I have a terrifyingly large collection of both cards and cups, and yet never thought I would miss using them, now that I’m at home. The loyalty cards remind me of the routine that I’m sorely missing; namely the catch-ups with different people in different places during term; the library breaks in the Fitz café that cry out for an iced caramel latte; the obligatory post-Russian grammar pre-Russian translation kofe brek with the other ab initios. Once, my favourite loyalty card helped me snag a second date. 

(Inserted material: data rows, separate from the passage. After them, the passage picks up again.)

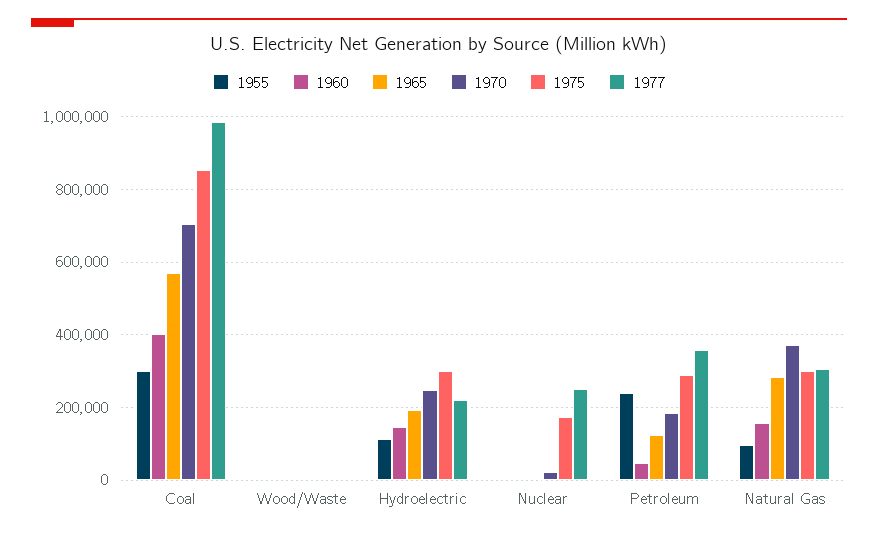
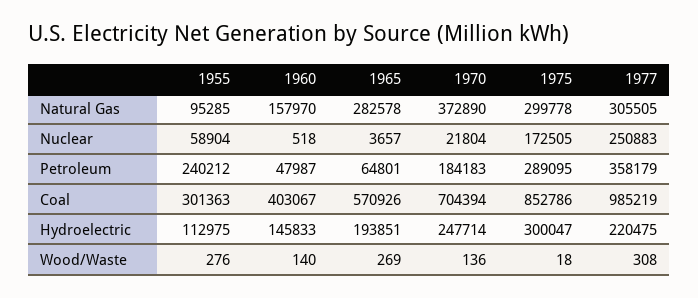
1955, Nuclear: 0 -> 58904
1965, Petroleum: 120000 -> 64801

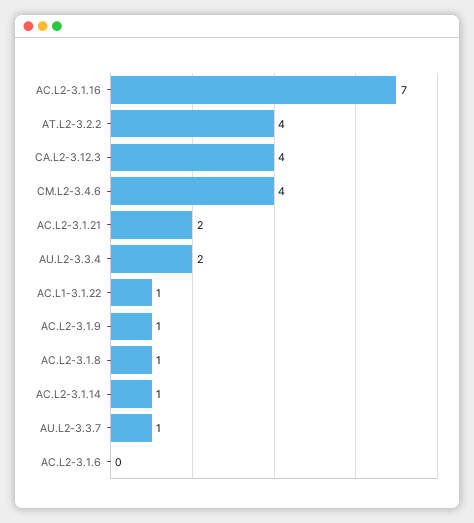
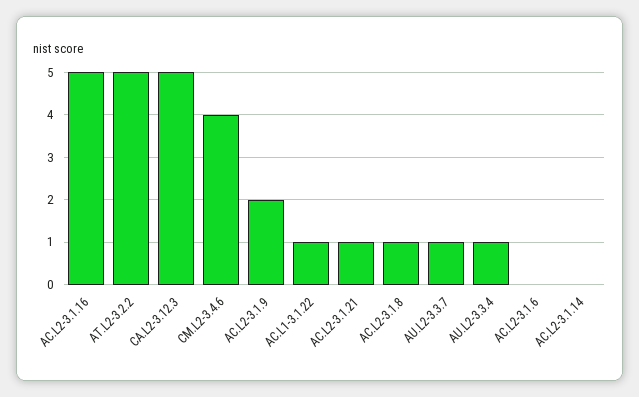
AC.L2-3.1.16: 7 -> 5
AT.L2-3.2.2: 4 -> 5
CA.L2-3.12.3: 4 -> 5
AC.L2-3.1.21: 2 -> 1
AU.L2-3.3.4: 2 -> 1
AC.L2-3.1.9: 1 -> 2
AC.L2-3.1.14: 1 -> 0

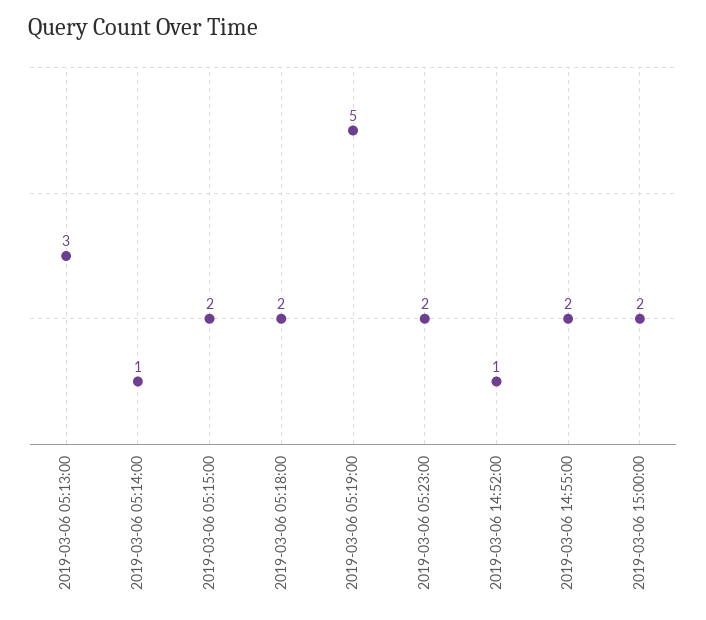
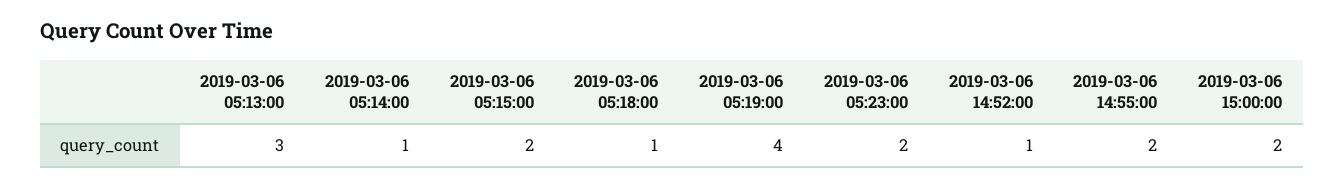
2019-03-06 05:18:00: 2 -> 1
2019-03-06 05:19:00: 5 -> 4

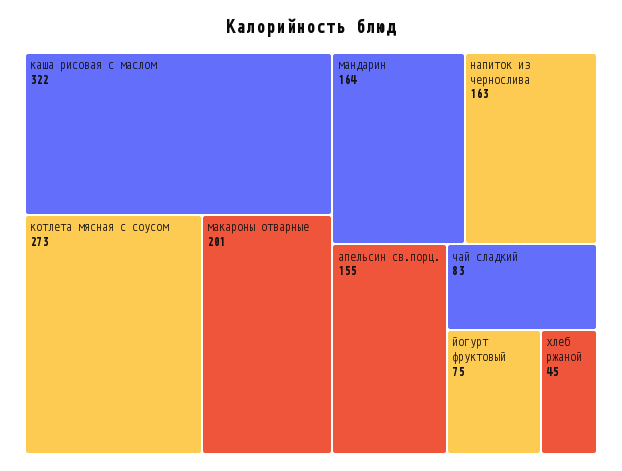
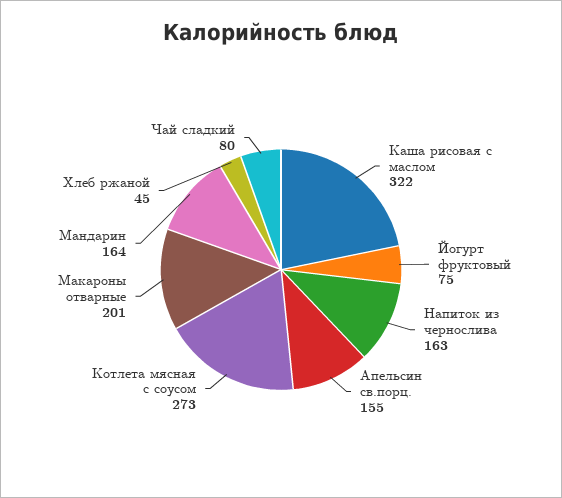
чай сладкий: 83 -> 80

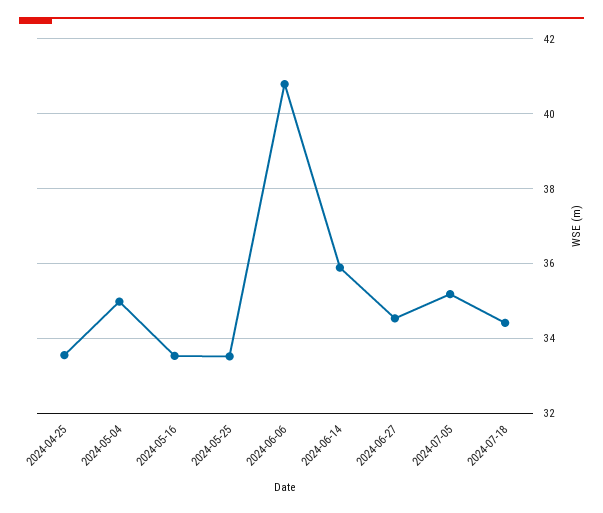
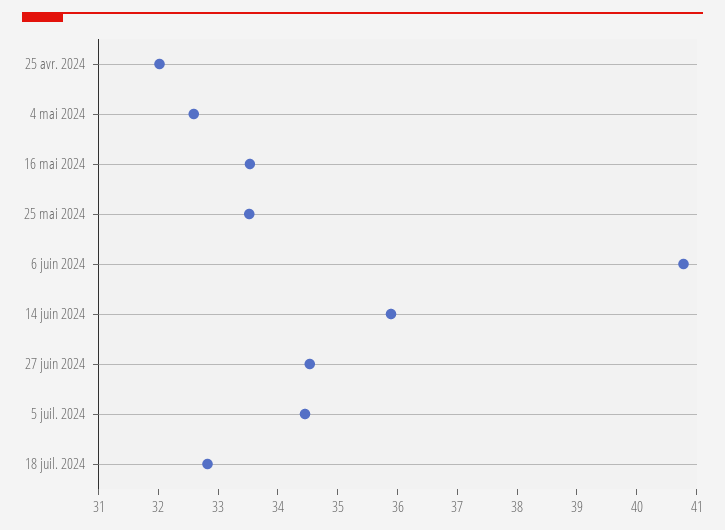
2024-04-25: 33.6 -> 32
2024-05-04: 35 -> 32.6
2024-07-05: 35.2 -> 34.4
2024-07-18: 34.4 -> 32.8

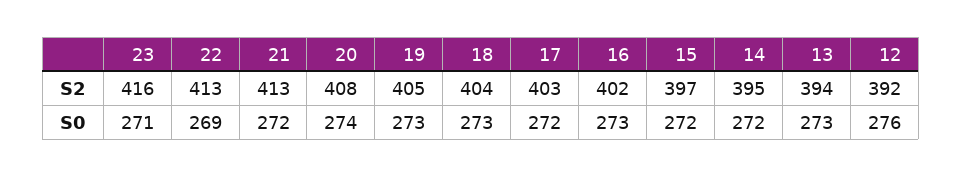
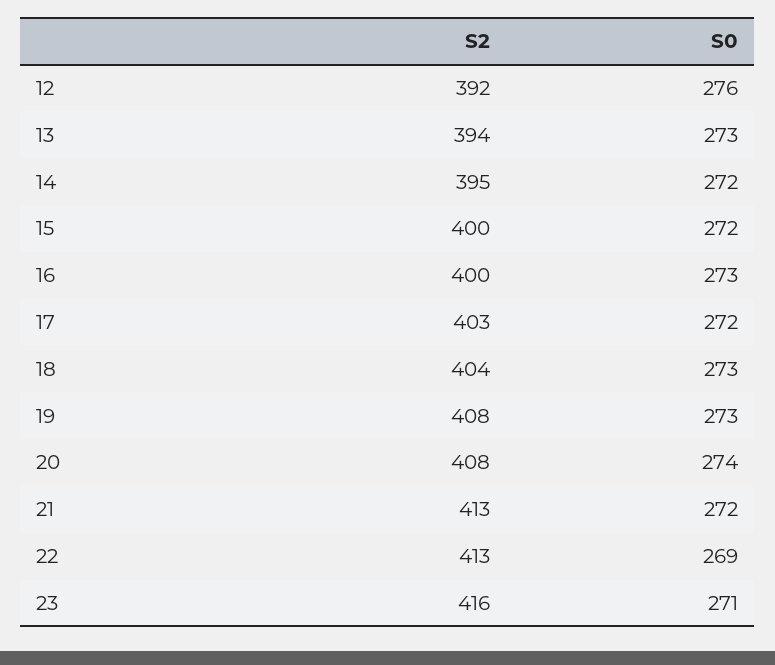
19, S2: 405 -> 408
16, S2: 402 -> 400
15, S2: 397 -> 400

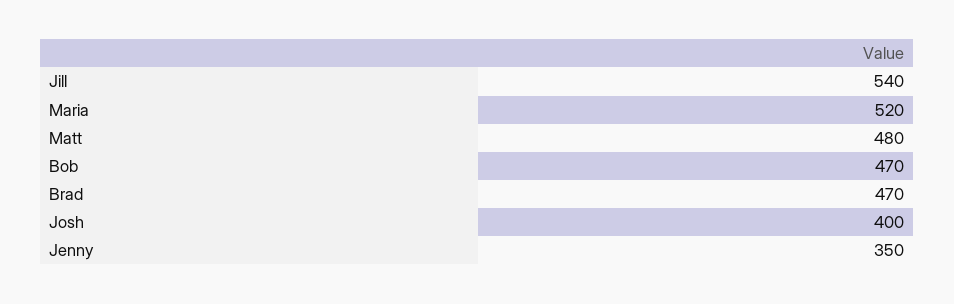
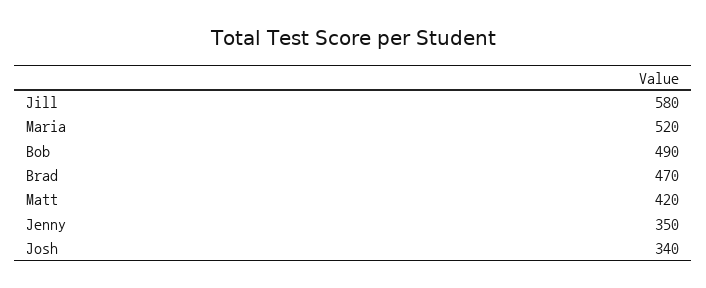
Jill: 540 -> 580
Matt: 480 -> 420
Bob: 470 -> 490
Josh: 400 -> 340

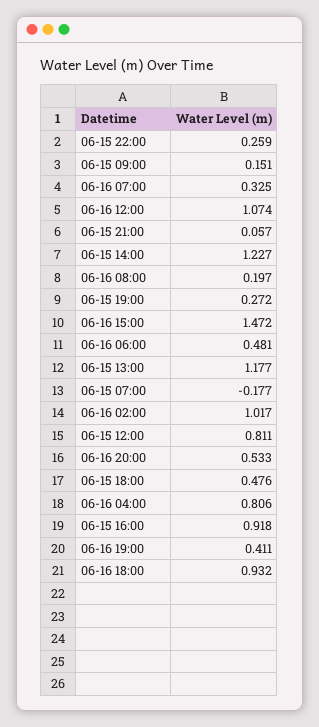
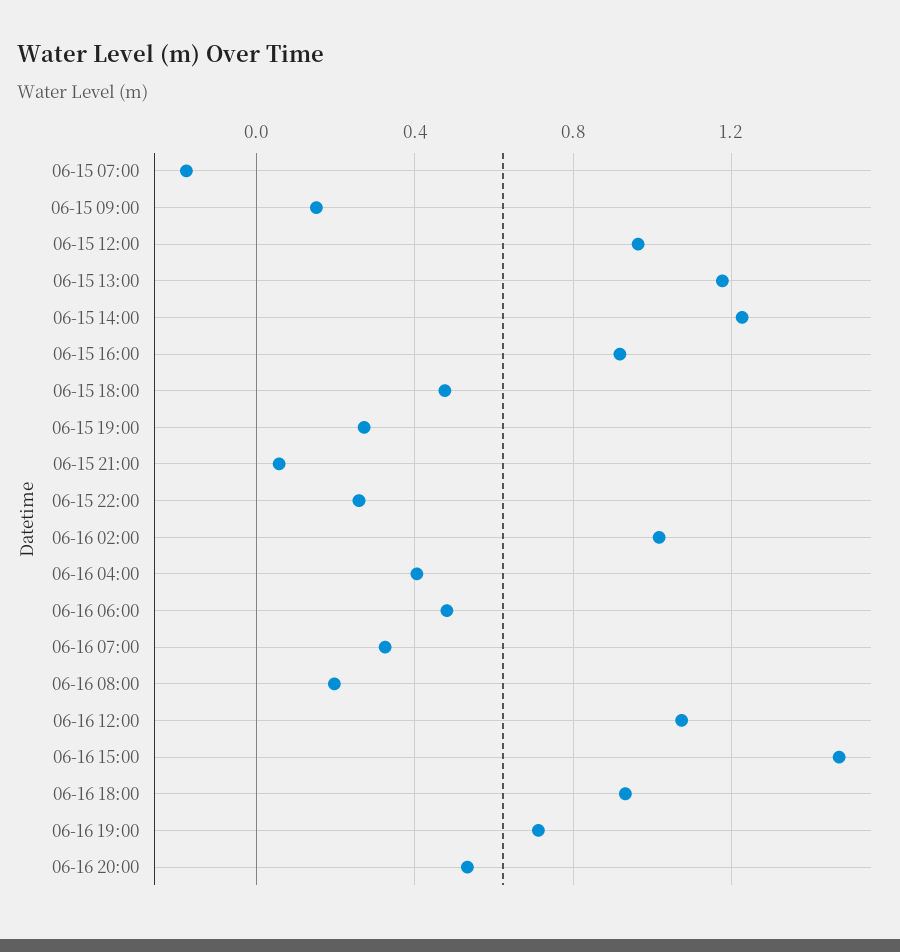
06-15 12:00: 0.811 -> 0.95
06-16 04:00: 0.806 -> 0.4
06-16 19:00: 0.411 -> 0.7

In lockdown, I've tried making my own loyalty cards, but the concept of a ‘10th One Free!’ doesn’t really give you the same rush when you’re boiling your own kettle. I’ve had to hide my keep cups too, as using them for the walk from the kitchen to your desk feels a tad excessive. Nothing can replace the nostalgic thrills of that first stamp, nor the respect of that barista who sadly knows your order. Or, finally, the caffein-induced energy I can do nothing with now but make more loyalty cards. 
Help.

*Honourable mentions must go to the things we absolutely don’t bloody miss. Like, not even a little bit:

-          Slow walkers.

-          That one salmonella-ridden piece of Nandos chicken.

-          The one King’s Lawn Cow that would never come over for pats.

-          Big-ass prams in John Lewis.

-          Swans.

-          Falling for that barista at Iris Café every day.

As isolation continues with no forseeable end in sight, I expect more and more of us will encounter these nostalgic reflections of a Cambridge long-past. Whether we miss them or praise their absence, they will likely be all many of us have to remind us of Cambridge life...for now.